On Friday, Interior Minister Manual Valls announced that 13,000 traffic police would be on duty over Saturday and Sunday and he asked drivers to show “prudence” on the roads, which were expected to be chock-a-block as holidaymakers headed out of the big cities in search of the sun.

But despite Valls’s efforts, the great summer getaway witnessed several fatal accidents.

In one of the most serious incidents over the weekend, a crash involving three vehicles on the RN 171 road in the western Loire-Atlantique region, left two dead and 11 injured. The cause of the accident has not been determined.

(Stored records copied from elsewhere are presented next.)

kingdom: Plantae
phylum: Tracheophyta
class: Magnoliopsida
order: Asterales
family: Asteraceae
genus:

On Saturday a couple, aged in their 70s, who were driving the wrong way down the RN10 in the Vienne department of western France, were killed in a head-on collision with another vehicle.

And two women died overnight on Saturday in the town of Bormes-les-Mimosas, in the Var region of southern France, after the car they were driving in collided with a police vehicle. Two officers and a third passenger were left injured.

In the Paris region a driver who was pushing his car along the hard shoulder of the N104 motorway was killed when he was hit by another vehicle.

In other fatal incidents over the weekend a 23-year-old motorcyclist was killed when he lost control of his bike near the town of Vaux-le Penil in the Paris region, and a mother was left dead and four others injured in an accident in the town of Juilly, Ile-de-France.

On Sunday morning in the Loir-et-Cher department in central France, a bus from Belgium that was carrying a group of teenagers came off the road and plunged into a ditch. Thankfully there were no fatalities although ten passengers were slightly injured.

In recent months the French government has taken a number of measures to try to cut the number of road deaths including upping the number of speed cameras on roads as well as introducing mobile speed radars, which police say are virtually undetectable.